Many challenges lie ahead. More than two hundred pieces of anti-LGBTQ legislation have been introduced on the state level. Many states are using the religious freedom argument to support denying services to LGBTQ people. In many places, you can marry your same-sex partner on the weekend and be fired the next week for being openly gay. Twenty-eight states lack antidiscrimination laws that include sexual orientation or gender identity, and no federal law protects access to employment, housing, and public accommodations like hotels or restaurants.

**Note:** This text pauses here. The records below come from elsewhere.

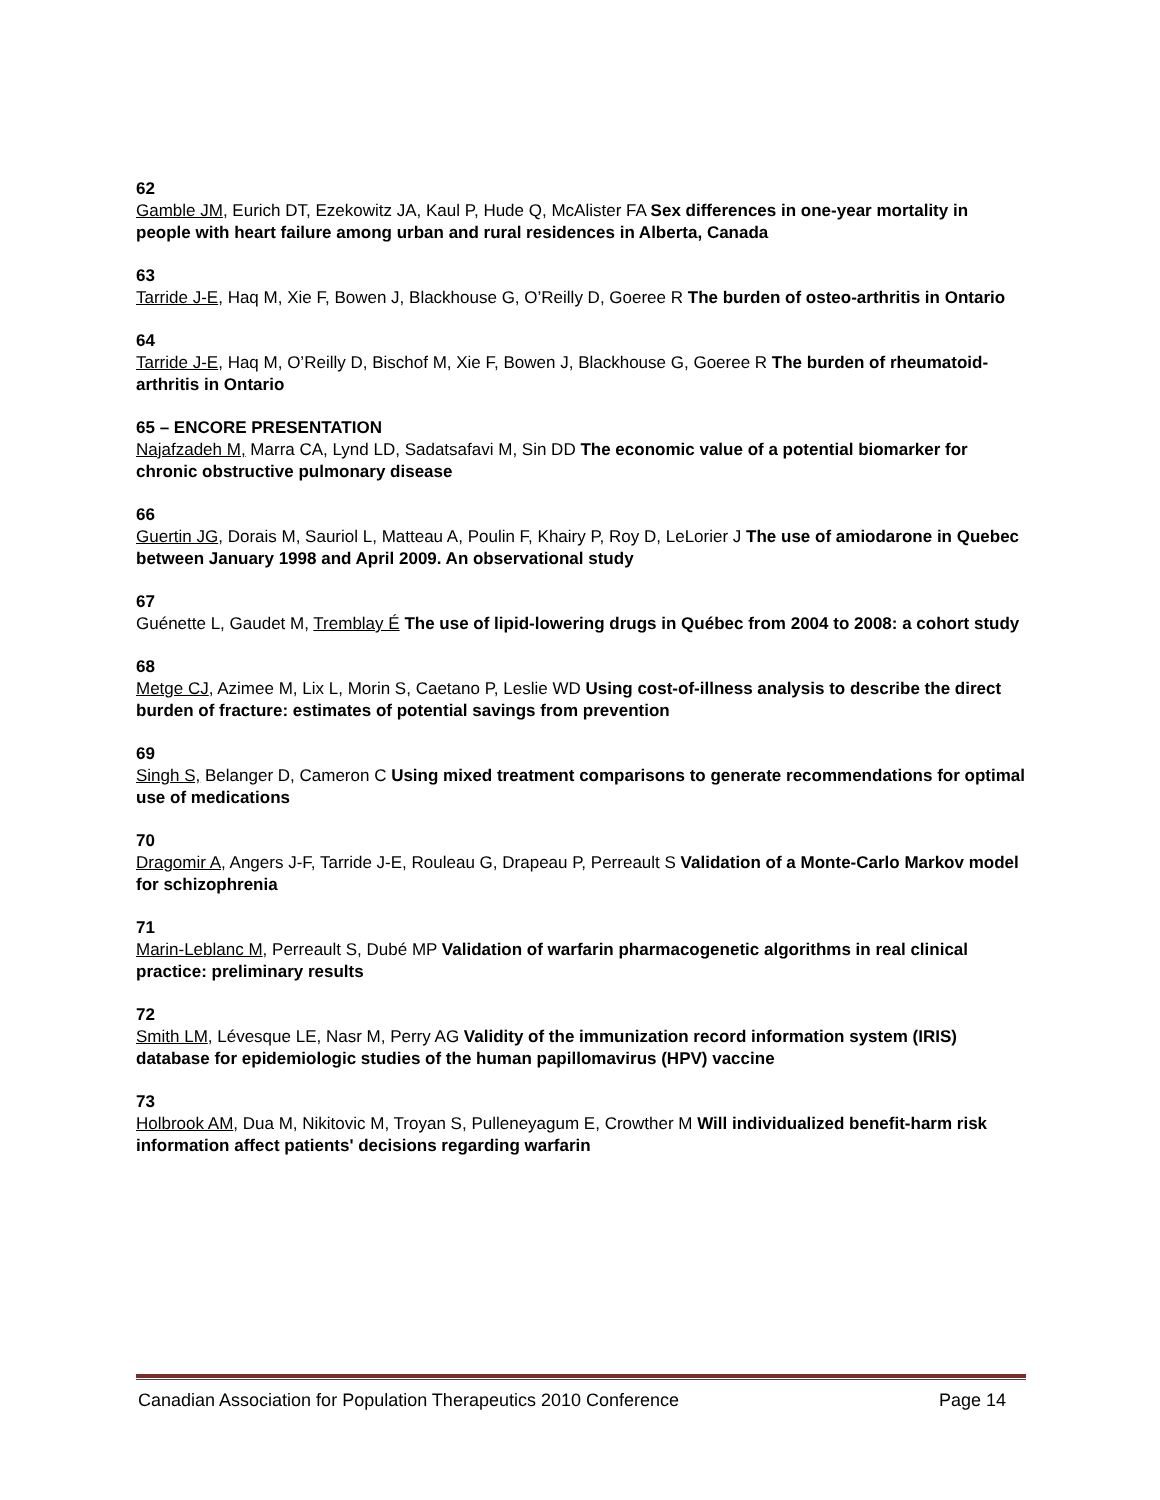62
Gamble JM, Eurich DT, Ezekowitz JA, Kaul P, Hude Q, McAlister FA Sex differences in one-year mortality in people with heart failure among urban and rural residences in Alberta, Canada
63
Tarride J-E, Haq M, Xie F, Bowen J, Blackhouse G, O’Reilly D, Goeree R The burden of osteo-arthritis in Ontario
64
Tarride J-E, Haq M, O’Reilly D, Bischof M, Xie F, Bowen J, Blackhouse G, Goeree R The burden of rheumatoid-arthritis in Ontario
65 – ENCORE PRESENTATION
Najafzadeh M, Marra CA, Lynd LD, Sadatsafavi M, Sin DD The economic value of a potential biomarker for chronic obstructive pulmonary disease
66
Guertin JG, Dorais M, Sauriol L, Matteau A, Poulin F, Khairy P, Roy D, LeLorier J The use of amiodarone in Quebec between January 1998 and April 2009. An observational study
67
Guénette L, Gaudet M, Tremblay É The use of lipid-lowering drugs in Québec from 2004 to 2008: a cohort study
68
Metge CJ, Azimee M, Lix L, Morin S, Caetano P, Leslie WD Using cost-of-illness analysis to describe the direct burden of fracture: estimates of potential savings from prevention
69
Singh S, Belanger D, Cameron C Using mixed treatment comparisons to generate recommendations for optimal use of medications
70
Dragomir A, Angers J-F, Tarride J-E, Rouleau G, Drapeau P, Perreault S Validation of a Monte-Carlo Markov model for schizophrenia
71
Marin-Leblanc M, Perreault S, Dubé MP Validation of warfarin pharmacogenetic algorithms in real clinical practice: preliminary results
72
Smith LM, Lévesque LE, Nasr M, Perry AG Validity of the immunization record information system (IRIS) database for epidemiologic studies of the human papillomavirus (HPV) vaccine
73
Holbrook AM, Dua M, Nikitovic M, Troyan S, Pulleneyagum E, Crowther M Will individualized benefit-harm risk information affect patients' decisions regarding warfarin
Canadian Association for Population Therapeutics 2010 Conference Page 14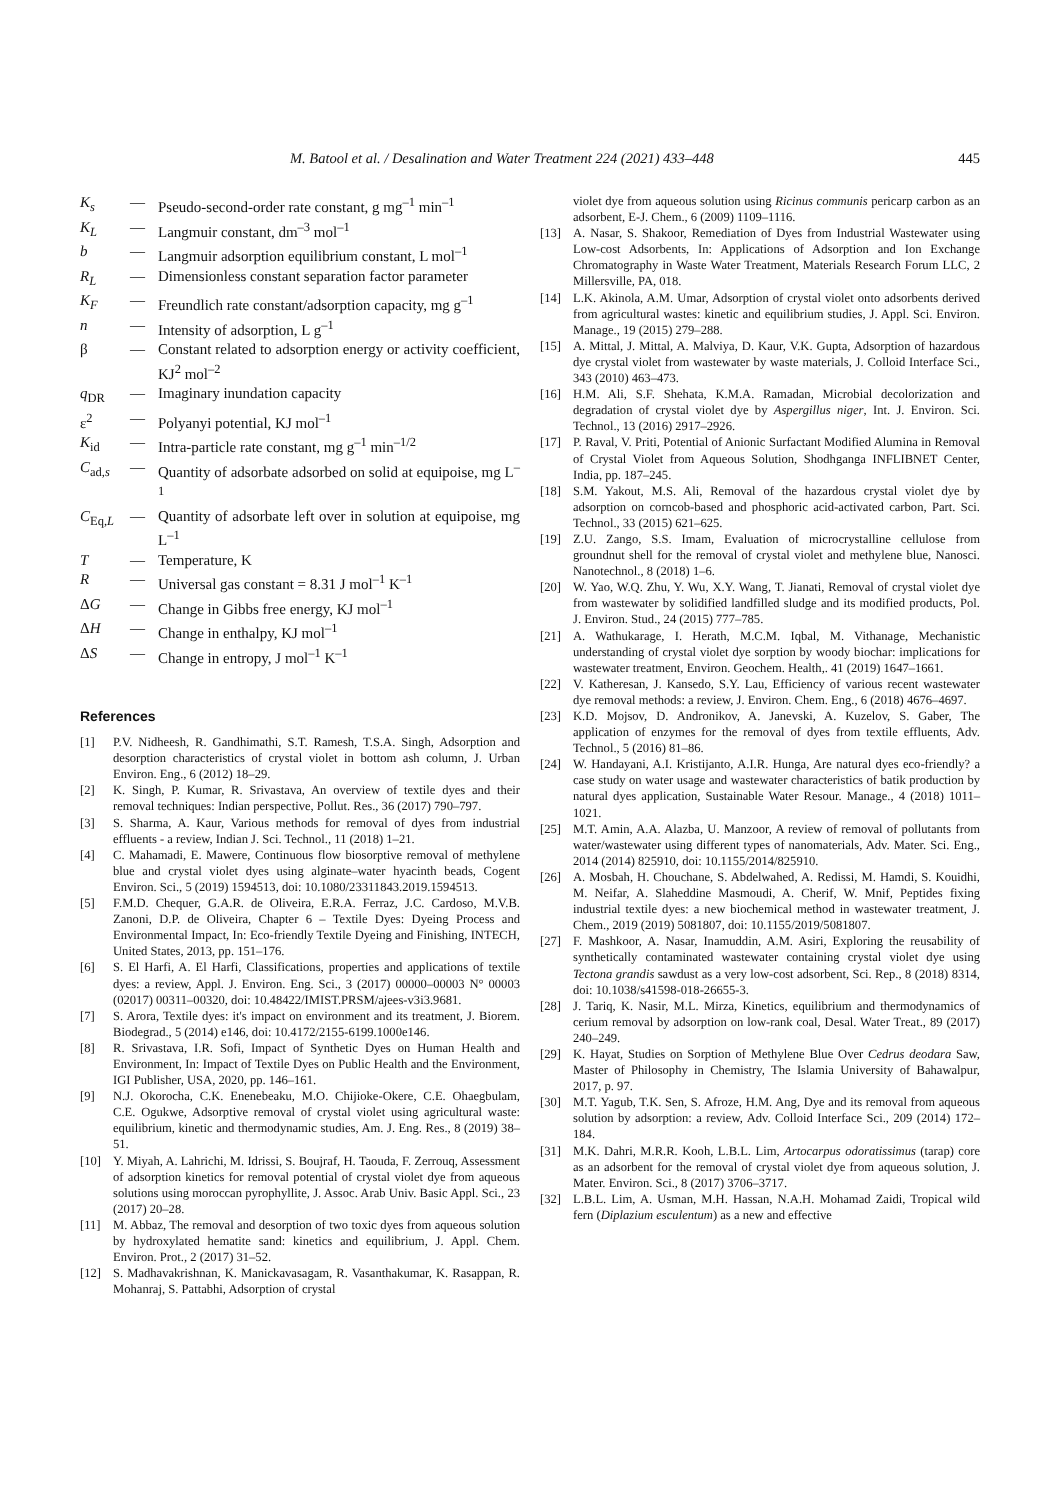M. Batool et al. / Desalination and Water Treatment 224 (2021) 433–448 445
K<sub>s</sub> — Pseudo-second-order rate constant, g mg<sup>–1</sup> min<sup>–1</sup> K<sub>L</sub> — Langmuir constant, dm<sup>–3</sup> mol<sup>–1</sup> b — Langmuir adsorption equilibrium constant, L mol<sup>–1</sup> R<sub>L</sub> — Dimensionless constant separation factor parameter K<sub>F</sub> — Freundlich rate constant/adsorption capacity, mg g<sup>–1</sup> n — Intensity of adsorption, L g<sup>–1</sup> β — Constant related to adsorption energy or activity coefficient, KJ<sup>2</sup> mol<sup>–2</sup> q<sub>DR</sub> — Imaginary inundation capacity ε<sup>2</sup> — Polyanyi potential, KJ mol<sup>–1</sup> K<sub>id</sub> — Intra-particle rate constant, mg g<sup>–1</sup> min<sup>–1/2</sup> C<sub>ad,s</sub> — Quantity of adsorbate adsorbed on solid at equipoise, mg L<sup>–1</sup> C<sub>Eq,L</sub> — Quantity of adsorbate left over in solution at equipoise, mg L<sup>–1</sup> T — Temperature, K R — Universal gas constant = 8.31 J mol<sup>–1</sup> K<sup>–1</sup> ΔG — Change in Gibbs free energy, KJ mol<sup>–1</sup> ΔH — Change in enthalpy, KJ mol<sup>–1</sup> ΔS — Change in entropy, J mol<sup>–1</sup> K<sup>–1</sup>
References
[1] P.V. Nidheesh, R. Gandhimathi, S.T. Ramesh, T.S.A. Singh, Adsorption and desorption characteristics of crystal violet in bottom ash column, J. Urban Environ. Eng., 6 (2012) 18–29. [2] K. Singh, P. Kumar, R. Srivastava, An overview of textile dyes and their removal techniques: Indian perspective, Pollut. Res., 36 (2017) 790–797. [3] S. Sharma, A. Kaur, Various methods for removal of dyes from industrial effluents - a review, Indian J. Sci. Technol., 11 (2018) 1–21. [4] C. Mahamadi, E. Mawere, Continuous flow biosorptive removal of methylene blue and crystal violet dyes using alginate–water hyacinth beads, Cogent Environ. Sci., 5 (2019) 1594513, doi: 10.1080/23311843.2019.1594513. [5] F.M.D. Chequer, G.A.R. de Oliveira, E.R.A. Ferraz, J.C. Cardoso, M.V.B. Zanoni, D.P. de Oliveira, Chapter 6 – Textile Dyes: Dyeing Process and Environmental Impact, In: Eco-friendly Textile Dyeing and Finishing, INTECH, United States, 2013, pp. 151–176. [6] S. El Harfi, A. El Harfi, Classifications, properties and applications of textile dyes: a review, Appl. J. Environ. Eng. Sci., 3 (2017) 00000–00003 N° 00003 (02017) 00311–00320, doi: 10.48422/IMIST.PRSM/ajees-v3i3.9681. [7] S. Arora, Textile dyes: it's impact on environment and its treatment, J. Biorem. Biodegrad., 5 (2014) e146, doi: 10.4172/2155-6199.1000e146. [8] R. Srivastava, I.R. Sofi, Impact of Synthetic Dyes on Human Health and Environment, In: Impact of Textile Dyes on Public Health and the Environment, IGI Publisher, USA, 2020, pp. 146–161. [9] N.J. Okorocha, C.K. Enenebeaku, M.O. Chijioke-Okere, C.E. Ohaegbulam, C.E. Ogukwe, Adsorptive removal of crystal violet using agricultural waste: equilibrium, kinetic and thermodynamic studies, Am. J. Eng. Res., 8 (2019) 38–51. [10] Y. Miyah, A. Lahrichi, M. Idrissi, S. Boujraf, H. Taouda, F. Zerrouq, Assessment of adsorption kinetics for removal potential of crystal violet dye from aqueous solutions using moroccan pyrophyllite, J. Assoc. Arab Univ. Basic Appl. Sci., 23 (2017) 20–28. [11] M. Abbaz, The removal and desorption of two toxic dyes from aqueous solution by hydroxylated hematite sand: kinetics and equilibrium, J. Appl. Chem. Environ. Prot., 2 (2017) 31–52. [12] S. Madhavakrishnan, K. Manickavasagam, R. Vasanthakumar, K. Rasappan, R. Mohanraj, S. Pattabhi, Adsorption of crystal
violet dye from aqueous solution using Ricinus communis pericarp carbon as an adsorbent, E-J. Chem., 6 (2009) 1109–1116. [13] A. Nasar, S. Shakoor, Remediation of Dyes from Industrial Wastewater using Low-cost Adsorbents, In: Applications of Adsorption and Ion Exchange Chromatography in Waste Water Treatment, Materials Research Forum LLC, 2 Millersville, PA, 018. [14] L.K. Akinola, A.M. Umar, Adsorption of crystal violet onto adsorbents derived from agricultural wastes: kinetic and equilibrium studies, J. Appl. Sci. Environ. Manage., 19 (2015) 279–288. [15] A. Mittal, J. Mittal, A. Malviya, D. Kaur, V.K. Gupta, Adsorption of hazardous dye crystal violet from wastewater by waste materials, J. Colloid Interface Sci., 343 (2010) 463–473. [16] H.M. Ali, S.F. Shehata, K.M.A. Ramadan, Microbial decolorization and degradation of crystal violet dye by Aspergillus niger, Int. J. Environ. Sci. Technol., 13 (2016) 2917–2926. [17] P. Raval, V. Priti, Potential of Anionic Surfactant Modified Alumina in Removal of Crystal Violet from Aqueous Solution, Shodhganga INFLIBNET Center, India, pp. 187–245. [18] S.M. Yakout, M.S. Ali, Removal of the hazardous crystal violet dye by adsorption on corncob-based and phosphoric acid-activated carbon, Part. Sci. Technol., 33 (2015) 621–625. [19] Z.U. Zango, S.S. Imam, Evaluation of microcrystalline cellulose from groundnut shell for the removal of crystal violet and methylene blue, Nanosci. Nanotechnol., 8 (2018) 1–6. [20] W. Yao, W.Q. Zhu, Y. Wu, X.Y. Wang, T. Jianati, Removal of crystal violet dye from wastewater by solidified landfilled sludge and its modified products, Pol. J. Environ. Stud., 24 (2015) 777–785. [21] A. Wathukarage, I. Herath, M.C.M. Iqbal, M. Vithanage, Mechanistic understanding of crystal violet dye sorption by woody biochar: implications for wastewater treatment, Environ. Geochem. Health,. 41 (2019) 1647–1661. [22] V. Katheresan, J. Kansedo, S.Y. Lau, Efficiency of various recent wastewater dye removal methods: a review, J. Environ. Chem. Eng., 6 (2018) 4676–4697. [23] K.D. Mojsov, D. Andronikov, A. Janevski, A. Kuzelov, S. Gaber, The application of enzymes for the removal of dyes from textile effluents, Adv. Technol., 5 (2016) 81–86. [24] W. Handayani, A.I. Kristijanto, A.I.R. Hunga, Are natural dyes eco-friendly? a case study on water usage and wastewater characteristics of batik production by natural dyes application, Sustainable Water Resour. Manage., 4 (2018) 1011–1021. [25] M.T. Amin, A.A. Alazba, U. Manzoor, A review of removal of pollutants from water/wastewater using different types of nanomaterials, Adv. Mater. Sci. Eng., 2014 (2014) 825910, doi: 10.1155/2014/825910. [26] A. Mosbah, H. Chouchane, S. Abdelwahed, A. Redissi, M. Hamdi, S. Kouidhi, M. Neifar, A. Slaheddine Masmoudi, A. Cherif, W. Mnif, Peptides fixing industrial textile dyes: a new biochemical method in wastewater treatment, J. Chem., 2019 (2019) 5081807, doi: 10.1155/2019/5081807. [27] F. Mashkoor, A. Nasar, Inamuddin, A.M. Asiri, Exploring the reusability of synthetically contaminated wastewater containing crystal violet dye using Tectona grandis sawdust as a very low-cost adsorbent, Sci. Rep., 8 (2018) 8314, doi: 10.1038/s41598-018-26655-3. [28] J. Tariq, K. Nasir, M.L. Mirza, Kinetics, equilibrium and thermodynamics of cerium removal by adsorption on low-rank coal, Desal. Water Treat., 89 (2017) 240–249. [29] K. Hayat, Studies on Sorption of Methylene Blue Over Cedrus deodara Saw, Master of Philosophy in Chemistry, The Islamia University of Bahawalpur, 2017, p. 97. [30] M.T. Yagub, T.K. Sen, S. Afroze, H.M. Ang, Dye and its removal from aqueous solution by adsorption: a review, Adv. Colloid Interface Sci., 209 (2014) 172–184. [31] M.K. Dahri, M.R.R. Kooh, L.B.L. Lim, Artocarpus odoratissimus (tarap) core as an adsorbent for the removal of crystal violet dye from aqueous solution, J. Mater. Environ. Sci., 8 (2017) 3706–3717. [32] L.B.L. Lim, A. Usman, M.H. Hassan, N.A.H. Mohamad Zaidi, Tropical wild fern (Diplazium esculentum) as a new and effective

Violence continues to be a big problem in our community. In some places people believe that committing acts of violence against LGBTQ is okay, and the number of bias-motivated killings rose by 20 percent from 2014 to 2015.7 All LGBTQ people know that their safety is not guaranteed. As visibility of transgenders has increased, so has the violence directed at them, and trans people are more likely than gay men, lesbians, and bisexuals to experience poverty, discrimination, and violence.
In terms of healthcare, LGBTQ people are more likely to be uninsured, but the Affordable Care Act, known as Obamacare, prohibits anti-LGBTQ discrimination. HIV continues to ravage our community, particularly people of color and transgender people. Pre-Exposure Prophylaxis (PrEP) is a promising treatment that produces high levels of immunity in people not yet affected by HIV, but the prohibitive cost of prescriptions limits access to this option. About one-third of the estimated nine hundred thousand LGBTQ immigrants are undocumented, and they have even greater challenges in accessing adequate medical care.8
An estimated one billion people now live in countries where marriage of same-sex couples is legal, but that means that about one in seven LGBTQ people live in countries that don’t allow same-sex marriage and in many cases continue to allow people to be put to death for being gay.9 Even in those countries where there exists an increased acceptance of being gay, many men and women, for a wide variety of reasons, live deeply closeted, often lonely, and sometimes desperate lives.
For this book to remain relevant, I needed to address all of these issues.